Dataset: Kaggle LA Restaurant & Market Health Data
This blog post explores and analyzes the data using PivotBillions, available freely on docker.
Goals
- Load the data to Pivot Billions and view its structure.
- Explore the data using Pivot Billions built-in features.
- Pivot the data to organize it by violator name and violation to see the worst violators and report our findings.
Steps
Load the Data and View its Structure
- Download the dataset from Kaggle.
- Unzip your downloaded data.
- Access the Pivot Billions URL for your machine.
- Click the Plus (+) icon on the top right hand side of the window.
- Select Drag & Drop.
- Drag your downloaded “restaurant-and-market-health-violations.csv” file to the Drag & Drop box in Pivot Billions.
- Click the dropdown arrow to the right of the file in Pivot Billions to view the schema of the data and see a sample.
- Then select the left checkbox next to the file and click Preview at the bottom of the screen.
You can now see the columns and types of the dataset and modify them as you see fit. You can also view or change which column or columns are set as primary keys. When you are done viewing or modifying the data structure to be imported, click Import.
View and Explore the Data
After the data has been quickly imported you can now see and access all 272,801 rows of the data.
By hovering over each column name you can sort the data by that column, view that column’s distribution over all of the data, filter by the data in that column, or rename that column. We’ll view the distribution of the data by the owner’s name.
Click on the second icon (distribution) in for the owner_name column to see the distribution of total health code violations by owner.
You can quickly see that Ralphs Grocery and Levy Premium have the highest number of violations. It is worth noting that Levy Premium actually has the highest total violations; however, its data is spread across two slightly different owner names.
Pivot and Report the Data
Now that we know which owners had the highest number of violations, we want to drill down into the data and see which health codes each owner violated. This is made extremely simple and fast using Pivot Billions.
- Click the Pivot icon in the the top right of your data table.
- Click the Plus (+) icon under Dimensions and select the “owner_name” column.

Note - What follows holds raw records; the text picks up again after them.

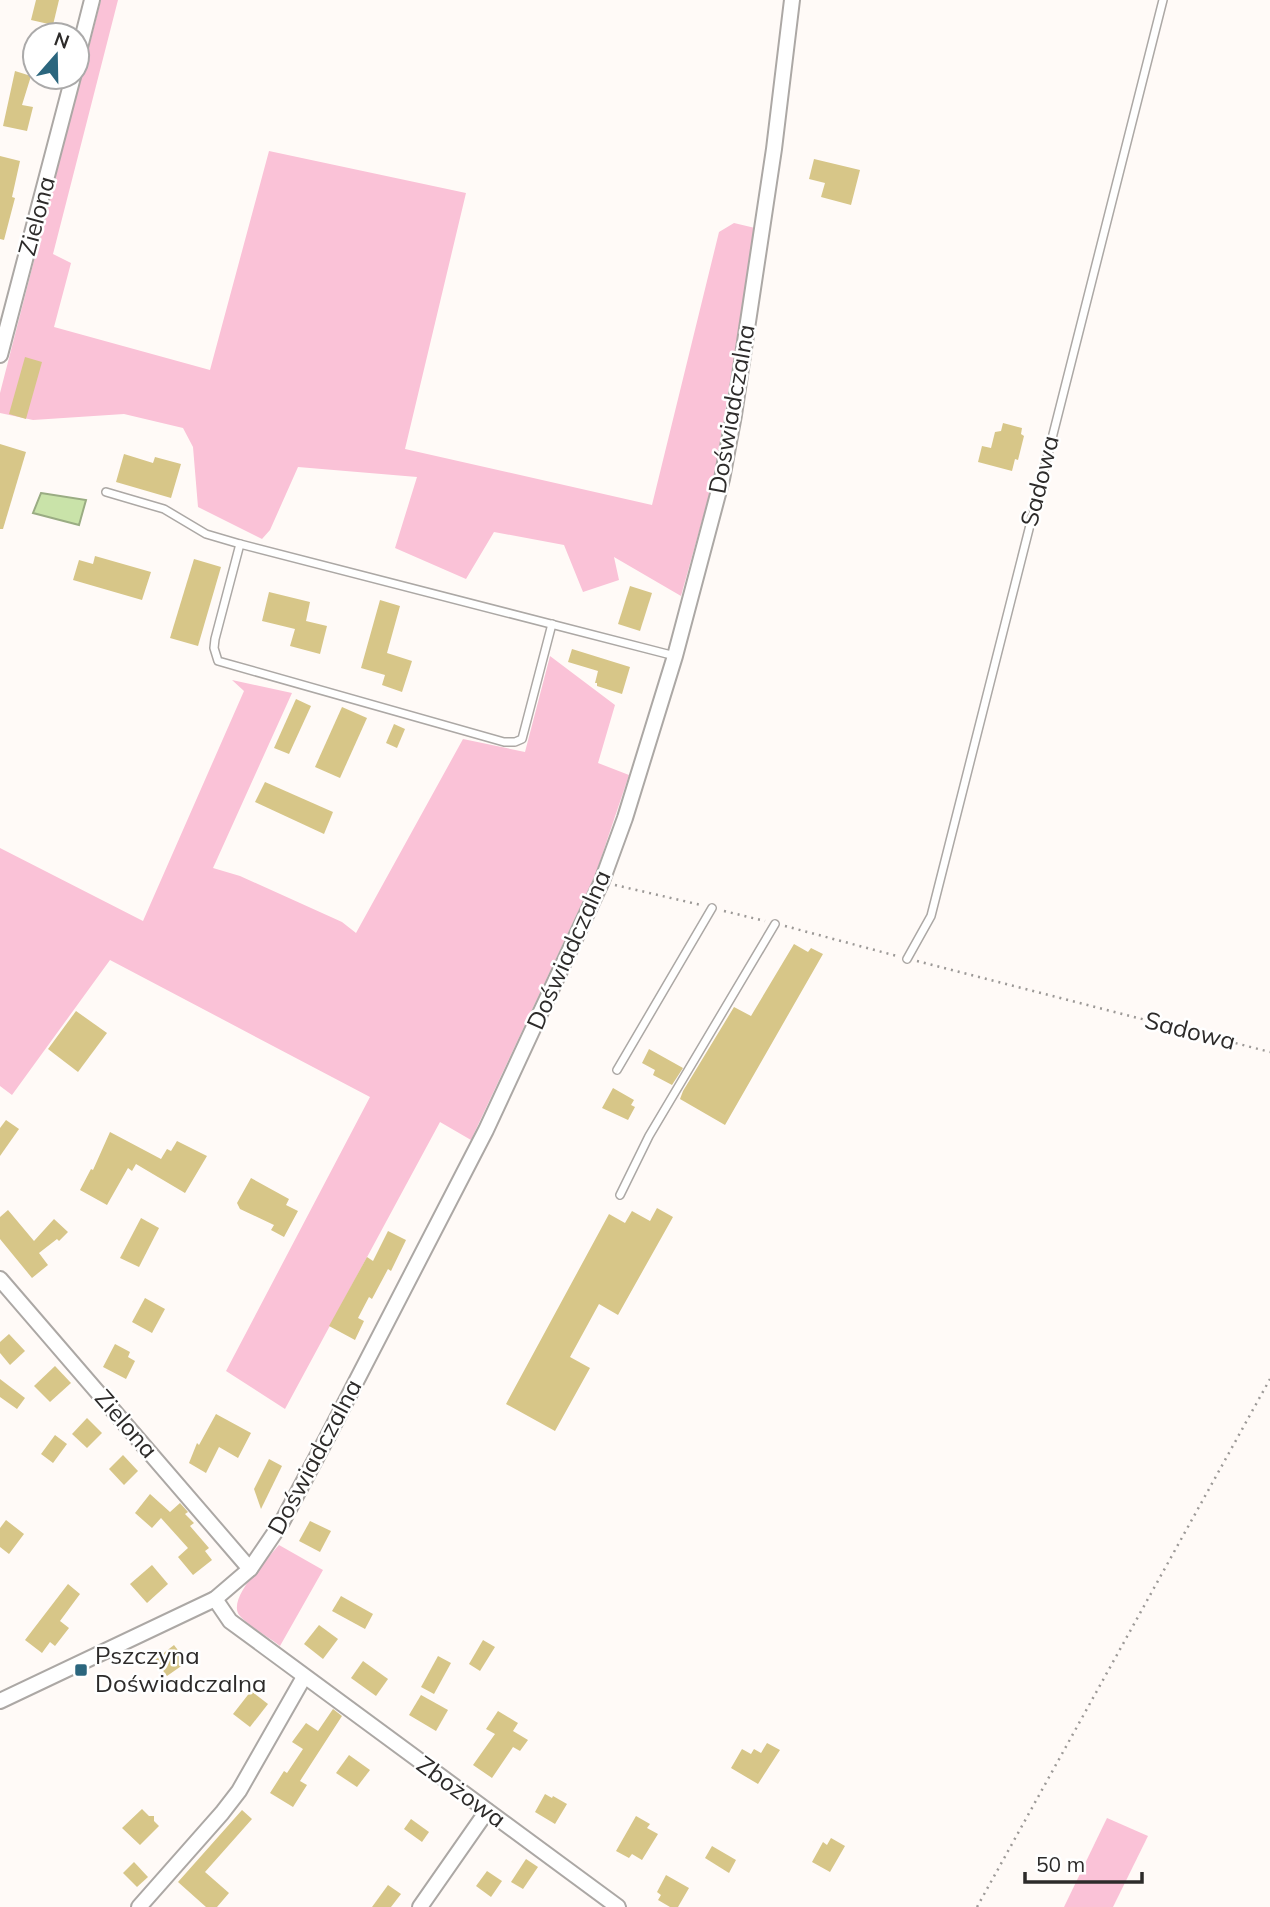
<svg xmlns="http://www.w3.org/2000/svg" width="1270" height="1907" font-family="Mulish,sans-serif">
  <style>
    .green { fill: #fac2d7 }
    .water { fill: #c9e3a9; stroke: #9aac83; stroke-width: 2 }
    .building { fill: #d7c688 }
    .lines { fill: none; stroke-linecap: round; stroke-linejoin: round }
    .lane-casing { stroke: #aca8a5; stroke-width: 10 }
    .street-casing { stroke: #aca8a5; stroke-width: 18 }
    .path { stroke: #9c9997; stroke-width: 2.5; stroke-dasharray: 2 5; stroke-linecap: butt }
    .lane { stroke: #fff; stroke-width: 7 }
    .street { stroke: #fff; stroke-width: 14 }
    .poi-dot { fill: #2b667e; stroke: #fff; stroke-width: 2.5 }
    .labels { text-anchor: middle; stroke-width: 5; stroke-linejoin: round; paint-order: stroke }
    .street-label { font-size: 24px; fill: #2d2b2a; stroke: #fff }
    .poi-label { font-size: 24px; fill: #2d2b2a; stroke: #fff; text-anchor: start }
  </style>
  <rect width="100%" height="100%" fill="#fffaf7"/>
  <!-- green -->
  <g class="green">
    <path d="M101,0H118L53,254L71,263L54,327L210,370L269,151L466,193L405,449L652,505L719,232L734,223L755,228L715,474L681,596L614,557L619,580L583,592L564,545L494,532L466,579L395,548L417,477L298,467L270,530L262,539L198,507L193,447L183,428L124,414L33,420L0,413V393Z"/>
    <path d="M550,656L615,705L598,763L629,775L596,873L471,1140L440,1122L285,1409L226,1371L370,1097L110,960L12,1095L0,1086V848L143,921L244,691L232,680L292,693L213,868L240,876L342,922L356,933L463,739L525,752Z"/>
    <path d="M279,1545L323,1570L280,1646C267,1636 251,1628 240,1616C225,1600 268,1558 279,1545Z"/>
    <path d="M1107,1818L1148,1836L1113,1907H1064Z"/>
  </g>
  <!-- water -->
  <path class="water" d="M41,493L86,500L79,525L33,513Z"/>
  <!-- building -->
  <g class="building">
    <path d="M36,0H59L53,25L31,20Z"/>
    <path d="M15,71L31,76L22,105L33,107L27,131L3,126Z"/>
    <path d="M0,156L20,161L12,197L15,198L4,240L0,239Z"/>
    <path d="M814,159L860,170L851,205L821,197L825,183L809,179Z"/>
    <path d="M25,357L42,362L26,419L9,414Z"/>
    <path d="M1003,423L1022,428L1021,434L1024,436L1018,460L1015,459L1012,471L978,462L982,446L991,448L995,432L1001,431Z"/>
    <path d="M0,444L26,452L3,529H0Z"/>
    <path d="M124,454L153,463L155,457L181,464L171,498L116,482Z"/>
    <path d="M95,556L151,572L142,600L73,580L79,560L93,564Z"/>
    <path d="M194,559L221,567L198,646L170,638Z"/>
    <path d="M630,586L652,593L640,631L618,624Z"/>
    <path d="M269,592L310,602L306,621L327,626L320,654L290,646L295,629L262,621Z"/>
    <path d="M380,600L400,606L387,653L412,661L402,692L382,685L385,675L361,668Z"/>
    <path d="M572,649L630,667L622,694L597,686V683H595L598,671L568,662Z"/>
    <path d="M296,699L311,706L289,754L274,748Z"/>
    <path d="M342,707L367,718L340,778L315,767Z"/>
    <path d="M394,724L405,729L397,748L386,743Z"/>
    <path d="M265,782L333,812L324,834L255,802Z"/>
    <path d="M794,944L808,952L811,948L823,954L725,1125L680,1099L683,1091L734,1007L751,1016Z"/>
    <path d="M76,1011L107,1033L78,1072L48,1049Z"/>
    <path d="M649,1049L683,1068L672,1085L653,1075L655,1070L642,1063Z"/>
    <path d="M613,1088L634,1100L631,1105L635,1107L628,1120L602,1108Z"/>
    <path d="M6,1120L19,1129L0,1156V1128Z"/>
    <path d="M110,1132L161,1159L167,1149L171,1151L177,1141L207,1156L185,1193L136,1164L132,1171L128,1168L107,1205L80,1190L91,1169L93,1170Z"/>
    <path d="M251,1178L289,1199L286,1205L298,1211L284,1237L271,1230L274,1225L240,1209L237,1203Z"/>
    <path d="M657,1208L673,1217L618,1315L599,1304L570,1357L590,1368L555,1431L506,1404L609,1214L625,1223L632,1211L650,1221Z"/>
    <path d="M8,1210L34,1241L54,1219L68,1232L59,1241L57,1239L39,1253L48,1265L32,1278L0,1239V1217Z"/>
    <path d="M141,1218L159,1228L139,1267L120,1258Z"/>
    <path d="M388,1231L406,1240L391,1271L388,1269L372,1299L369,1297L358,1318L364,1321L355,1340L329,1326L367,1257L373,1261Z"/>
    <path d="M145,1298L165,1309L152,1333L132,1322Z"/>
    <path d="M9,1334L25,1351L10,1365L0,1353V1342Z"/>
    <path d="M115,1344L130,1352L128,1357L135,1361L126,1379L103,1367Z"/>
    <path d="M55,1366L71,1383L50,1402L34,1386Z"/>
    <path d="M0,1379L25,1398L17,1409L0,1397Z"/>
    <path d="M216,1414L251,1433L238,1458L219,1447L206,1473L189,1463L197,1443L199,1445Z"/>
    <path d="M87,1418L102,1433L87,1448L72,1434Z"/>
    <path d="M55,1435L67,1444L53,1463L41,1454Z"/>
    <path d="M123,1455L138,1471L124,1485L109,1469Z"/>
    <path d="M269,1459L282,1466L261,1509L254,1489Z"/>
    <path d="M150,1494L170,1512L180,1503L188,1512L185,1514L194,1523L190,1526L209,1548L205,1551L212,1560L193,1575L178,1557L188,1548L161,1518L152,1528L135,1513Z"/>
    <path d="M6,1520L24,1534L9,1554L0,1547V1528Z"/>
    <path d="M310,1521L331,1531L320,1552L299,1541Z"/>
    <path d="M152,1565L168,1584L147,1603L130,1584Z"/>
    <path d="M68,1584L80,1594L60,1621L69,1628L55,1646L50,1642L42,1653L25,1640Z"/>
    <path d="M341,1596L373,1614L365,1629L332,1611Z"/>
    <path d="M319,1625L338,1639L323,1659L304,1644Z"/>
    <path d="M483,1640L495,1647L480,1671L469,1664Z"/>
    <path d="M174,1645L187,1662L167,1676L155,1660Z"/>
    <path d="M438,1656L451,1663L434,1694L421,1687Z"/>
    <path d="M363,1661L388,1679L376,1696L351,1678Z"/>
    <path d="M251,1691L268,1704L250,1727L233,1714Z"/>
    <path d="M421,1695L448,1710L436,1731L409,1715Z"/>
    <path d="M333,1709L342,1716L300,1781L307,1785L293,1807L270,1793L284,1771L287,1773L303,1749L292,1742L306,1723L318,1731Z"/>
    <path d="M498,1711L518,1723L513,1731L528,1740L520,1751L513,1747L492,1778L473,1765L495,1734L486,1729Z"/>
    <path d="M767,1743L780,1750L758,1784L731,1768L742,1749L751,1754L754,1749L761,1753Z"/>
    <path d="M349,1755L370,1770L357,1787L336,1773Z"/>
    <path d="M545,1794L552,1798L553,1796L567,1804L555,1824L535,1812Z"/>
    <path d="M142,1809L149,1816H154V1821L159,1826L140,1845L122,1828Z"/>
    <path d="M242,1810L252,1819L205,1872L229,1893L217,1907H206L178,1882Z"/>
    <path d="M636,1816L650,1824L647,1828L658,1834L642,1860L632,1854L629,1858L616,1851Z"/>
    <path d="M411,1819L429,1832L422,1842L404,1829Z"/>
    <path d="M831,1838L845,1846L830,1872L812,1862L823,1842L827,1845Z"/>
    <path d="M712,1846L736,1860L729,1873L705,1858Z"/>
    <path d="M526,1859L538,1867L523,1889L511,1882Z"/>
    <path d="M134,1862L148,1877L137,1887L123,1873Z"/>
    <path d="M487,1871L502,1881L491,1897L476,1886Z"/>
    <path d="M666,1875L689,1888L678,1907H670L658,1900L661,1895L657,1892Z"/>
    <path d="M388,1885L401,1894L391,1907H372Z"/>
  </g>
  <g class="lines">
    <!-- lane casing -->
    <g class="lane-casing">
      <g id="lane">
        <path d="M106,492L164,509L206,534L240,544L675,656"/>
        <path d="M240,544L215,639L214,648L218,661L504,742H515L522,739L552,624"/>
        <path d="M907,959L931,916L1163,0"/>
        <path d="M617,1070L712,908"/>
        <path d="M620,1195L649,1136L775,924"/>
      </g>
    </g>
    <!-- street casing -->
    <g class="street-casing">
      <g id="street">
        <path d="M77,59L92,0"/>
        <path d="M0,355L73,77"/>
        <path d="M0,1279L250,1569"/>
        <path d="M215,1599L230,1621L618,1907"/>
        <path d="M0,1701L215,1599L250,1569L282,1522L329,1434L486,1130L531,1033L602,881L625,818L675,656L722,479L734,415L774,149L792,0"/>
        <path d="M139,1907L222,1813L239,1791L304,1677"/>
        <path d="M420,1907L487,1811"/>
      </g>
    </g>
    <!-- path -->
    <g class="path">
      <path d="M615,885L701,905"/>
      <path d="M724,911L765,921"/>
      <path d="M785,926L897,956"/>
      <path d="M917,961L1270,1052"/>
      <path d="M977,1907L1270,1379"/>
    </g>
    <!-- lane -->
    <use href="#lane" class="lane"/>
    <!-- street -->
    <use href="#street" class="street"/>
  </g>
  <!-- markers -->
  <rect class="poi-dot" x="74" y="1663" width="14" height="14" rx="3.5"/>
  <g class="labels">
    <!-- street labels -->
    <g class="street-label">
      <text transform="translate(37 216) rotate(-75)" y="8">Zielona</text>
      <text transform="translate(732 409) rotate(-80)" y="8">Doświadczalna</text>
      <text transform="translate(1040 481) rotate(-76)" y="8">Sadowa</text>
      <text transform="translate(569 950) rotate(-66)" y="8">Doświadczalna</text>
      <text transform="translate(1190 1031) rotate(14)" y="8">Sadowa</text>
      <text transform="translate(126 1424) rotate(49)" y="8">Zielona</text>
      <text transform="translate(315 1457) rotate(-62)" y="8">Doświadczalna</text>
      <text transform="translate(461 1792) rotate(36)" y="8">Zbożowa</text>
    </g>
    <!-- poi labels -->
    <g class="poi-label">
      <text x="95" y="1664">Pszczyna<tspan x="95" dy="28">Doświadczalna</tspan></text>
    </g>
  </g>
  <!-- north arrow -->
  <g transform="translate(56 56) rotate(20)"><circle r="33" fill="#ffffff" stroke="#abaaaa" stroke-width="2"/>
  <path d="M0-5L12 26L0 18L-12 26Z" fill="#2b667e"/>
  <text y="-10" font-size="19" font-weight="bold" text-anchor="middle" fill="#2d2b2a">N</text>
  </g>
  <!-- scale -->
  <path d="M1025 1872v10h117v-10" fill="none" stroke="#2d2b2a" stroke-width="3.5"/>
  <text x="1036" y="1872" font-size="21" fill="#2d2b2a" stroke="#ffffff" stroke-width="5" paint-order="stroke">50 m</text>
</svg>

- Click the Plus (+) icon again and select the “violation_description” column.
- Click View to pivot your data.
Pivot Billions now quickly reorganizes your data by owner name and violation description and provides counts of each unique combination’s occurrence in the data. You can sort by a column or filter the data. Here we’ll filter out the small violation counts since they are less significant and it makes the data more readable.
- In the top-left of the pivot widget, click the Plus (+) button.
- Select “Count” and “Greater Than”.
- Enter 10 and press enter.
You can see the filter applied and the data reduced from 128,749 unique combinations to just the top 850 worst owner violations.
We’ll now interactively view the data.
- Click the Switch View Type icon in the top right of the pivot widget and select Pivot View.
- Drag the owner_name box to below the drop down selection box and the violation_description box to the right of the drop down selection box as shown below.
You can now easily sort the data to put the highest-count owner violation combinations in the top left.
- Click the arrow twice.
- Click the arrow twice.
Now select the top-left drop box and change it from Table to Table Barchart to view a more visual representation of this data.
From our analysis it is clear that Ralphs Grocery Company is not only one of the worst offenders of health code violations, but it also has very high counts of a large number of different violations. Although Levy Premium has more total violations when the data for its two owner names are combined, the violations are slightly more consolidated.